# [Given text]
[llvm-mca] Add support for instructions with a variadic number of operands.

By default, llvm-mca conservatively assumes that a register operand from the
variadic sequence is both a register read and a register write.  That is because
MCInstrDesc doesn't describe extra variadic operands; we don't have enough
dataflow information to tell which register operands from the variadic sequence
is a definition, and which is a use instead.

However, if a variadic instruction is flagged 'mayStore' (but not 'mayLoad'),
and it has no 'unmodeledSideEffects', then llvm-mca (very) optimistically
assumes that any register operand in the variadic sequence is a register read
only. Conversely, if a variadic instruction is marked as 'mayLoad' (but not
'mayStore'), and it has no 'unmodeledSideEffects', then llvm-mca optimistically
assumes that any extra register operand is a register definition only.
These assumptions work quite well for variadic load/store multiple instructions
defined by the ARM backend.

llvm-svn: 347522

1 files changed, 81 insertions, 18 deletions

diff --git a/llvm/tools/llvm-mca/lib/InstrBuilder.cpp b/llvm/tools/llvm-mca/lib/InstrBuilder.cpp
index f691f466640..f3960826b5c 100644
--- a/llvm/tools/llvm-mca/lib/InstrBuilder.cpp
+++ b/llvm/tools/llvm-mca/lib/InstrBuilder.cpp
@@ -190,14 +190,6 @@ static void computeMaxLatency(InstrDesc &ID, const MCInstrDesc &MCDesc,
 }
 
 static Error verifyOperands(const MCInstrDesc &MCDesc, const MCInst &MCI) {
-  // Variadic opcodes are not correctly supported.
-  if (MCDesc.isVariadic()) {
-    if (MCI.getNumOperands() - MCDesc.getNumOperands()) {
-      return make_error<InstructionError<MCInst>>(
-          "Don't know how to process this variadic opcode.", MCI);
-    }
-  }
-
   // Count register definitions, and skip non register operands in the process.
   unsigned I, E;
   unsigned NumExplicitDefs = MCDesc.getNumDefs();
@@ -281,7 +273,8 @@ void InstrBuilder::populateWrites(InstrDesc &ID, const MCInst &MCI,
   if (MCDesc.hasOptionalDef())
     TotalDefs++;
 
-  ID.Writes.resize(TotalDefs);
+  unsigned NumVariadicOps = MCI.getNumOperands() - MCDesc.getNumOperands();
+  ID.Writes.resize(TotalDefs + NumVariadicOps);
   // Iterate over the operands list, and skip non-register operands.
   // The first NumExplictDefs register operands are expected to be register
   // definitions.
@@ -358,6 +351,41 @@ void InstrBuilder::populateWrites(InstrDesc &ID, const MCInst &MCI,
              << ", WriteResourceID=" << Write.SClassOrWriteResourceID << '\n';
     });
   }
+
+  if (!NumVariadicOps)

# [Exercise tasks]
1. Check each statement against the llvm-mca commit and answer yes or no, quoting the words from the commit that settle it. (a) By default, llvm-mca treats a register operand from the variadic sequence as both a read and a write. (b) For a variadic instruction marked 'mayLoad' but not 'mayStore' and without 'unmodeledSideEffects', llvm-mca assumes extra register operands are reads only. (c) The assumptions are said to work well for variadic load/store multiple instructions in the ARM backend.
2. Write the next lines of the llvm-mca commit, picking up right after its final line.
The listing isn't needed for any of this.

Camera-frame cuboid estimates
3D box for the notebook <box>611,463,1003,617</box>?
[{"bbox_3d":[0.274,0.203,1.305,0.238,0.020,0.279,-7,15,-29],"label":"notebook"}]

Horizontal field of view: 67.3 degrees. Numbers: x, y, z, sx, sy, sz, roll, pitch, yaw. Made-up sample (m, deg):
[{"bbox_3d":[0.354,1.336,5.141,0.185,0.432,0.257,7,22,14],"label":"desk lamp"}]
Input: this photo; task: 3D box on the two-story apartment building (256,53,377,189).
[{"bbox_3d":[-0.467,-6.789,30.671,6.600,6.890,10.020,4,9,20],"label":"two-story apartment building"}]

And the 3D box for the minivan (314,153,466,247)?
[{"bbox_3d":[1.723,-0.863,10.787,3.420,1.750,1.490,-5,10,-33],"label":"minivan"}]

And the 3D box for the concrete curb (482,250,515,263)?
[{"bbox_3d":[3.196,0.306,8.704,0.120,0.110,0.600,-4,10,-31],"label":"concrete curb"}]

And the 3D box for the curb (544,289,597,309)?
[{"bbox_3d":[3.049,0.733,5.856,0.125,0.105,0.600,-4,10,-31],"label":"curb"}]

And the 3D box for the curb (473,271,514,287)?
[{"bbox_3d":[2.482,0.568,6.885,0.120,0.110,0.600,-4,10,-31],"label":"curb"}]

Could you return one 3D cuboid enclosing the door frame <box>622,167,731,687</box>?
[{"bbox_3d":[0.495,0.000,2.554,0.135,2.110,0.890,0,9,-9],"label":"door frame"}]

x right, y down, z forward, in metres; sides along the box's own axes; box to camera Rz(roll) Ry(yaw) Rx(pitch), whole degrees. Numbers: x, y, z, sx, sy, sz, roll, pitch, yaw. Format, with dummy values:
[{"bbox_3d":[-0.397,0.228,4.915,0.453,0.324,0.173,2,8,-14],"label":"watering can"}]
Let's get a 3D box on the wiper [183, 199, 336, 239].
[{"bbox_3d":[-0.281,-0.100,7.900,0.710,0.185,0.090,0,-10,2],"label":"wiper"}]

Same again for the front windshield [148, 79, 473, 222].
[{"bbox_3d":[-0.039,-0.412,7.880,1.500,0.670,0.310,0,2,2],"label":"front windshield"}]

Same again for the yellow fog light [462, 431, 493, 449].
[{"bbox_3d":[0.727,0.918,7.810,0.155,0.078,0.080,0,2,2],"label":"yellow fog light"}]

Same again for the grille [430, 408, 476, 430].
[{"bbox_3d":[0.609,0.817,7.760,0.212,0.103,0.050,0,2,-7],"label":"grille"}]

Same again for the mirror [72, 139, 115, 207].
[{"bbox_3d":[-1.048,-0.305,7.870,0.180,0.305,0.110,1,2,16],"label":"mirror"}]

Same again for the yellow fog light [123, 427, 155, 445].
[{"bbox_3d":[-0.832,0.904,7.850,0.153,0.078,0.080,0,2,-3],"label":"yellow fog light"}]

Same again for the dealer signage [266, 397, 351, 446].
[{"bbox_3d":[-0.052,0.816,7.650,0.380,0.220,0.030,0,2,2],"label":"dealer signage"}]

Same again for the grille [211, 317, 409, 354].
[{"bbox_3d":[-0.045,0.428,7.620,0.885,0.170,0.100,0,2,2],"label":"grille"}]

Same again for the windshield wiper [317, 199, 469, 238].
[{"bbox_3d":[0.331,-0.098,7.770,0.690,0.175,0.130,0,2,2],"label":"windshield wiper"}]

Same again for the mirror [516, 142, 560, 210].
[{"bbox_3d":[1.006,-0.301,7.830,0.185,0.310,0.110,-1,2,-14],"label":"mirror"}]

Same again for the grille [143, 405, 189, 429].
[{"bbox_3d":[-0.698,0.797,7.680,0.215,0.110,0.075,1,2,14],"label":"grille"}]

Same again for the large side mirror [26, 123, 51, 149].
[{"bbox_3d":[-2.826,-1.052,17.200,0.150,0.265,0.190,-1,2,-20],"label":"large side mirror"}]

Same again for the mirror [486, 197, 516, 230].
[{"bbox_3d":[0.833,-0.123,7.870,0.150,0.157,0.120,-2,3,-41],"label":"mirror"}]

# [Results in order]
1.
(a) Yes: "llvm-mca conservatively assumes that a register operand from the variadic sequence is both a register read and a register write."
(b) No: "llvm-mca optimistically assumes that any extra register operand is a register definition only."
(c) Yes: "These assumptions work quite well for variadic load/store multiple instructions defined by the ARM backend."

2.
+    return;
+
+  // FIXME: if an instruction opcode is flagged 'mayStore', and it has no
+  // "unmodeledSideEffects', then this logic optimistically assumes that any
+  // extra register operands in the variadic sequence is not a register
+  // definition.
+  //
+  // Otherwise, we conservatively assume that any register operand from the
+  // variadic sequence is both a register read and a register write.
+  bool AssumeUsesOnly = MCDesc.mayStore() && !MCDesc.mayLoad() &&
+                        !MCDesc.hasUnmodeledSideEffects();
+  CurrentDef = NumExplicitDefs + NumImplicitDefs + MCDesc.hasOptionalDef();
+  for (unsigned I = 0, OpIndex = MCDesc.getNumOperands();
+       I < NumVariadicOps && !AssumeUsesOnly; ++I, ++OpIndex) {
+    const MCOperand &Op = MCI.getOperand(OpIndex);
+    if (!Op.isReg())
+      continue;
+
+    WriteDescriptor &Write = ID.Writes[CurrentDef];
+    Write.OpIndex = OpIndex;
+    // Assign a default latency for this write.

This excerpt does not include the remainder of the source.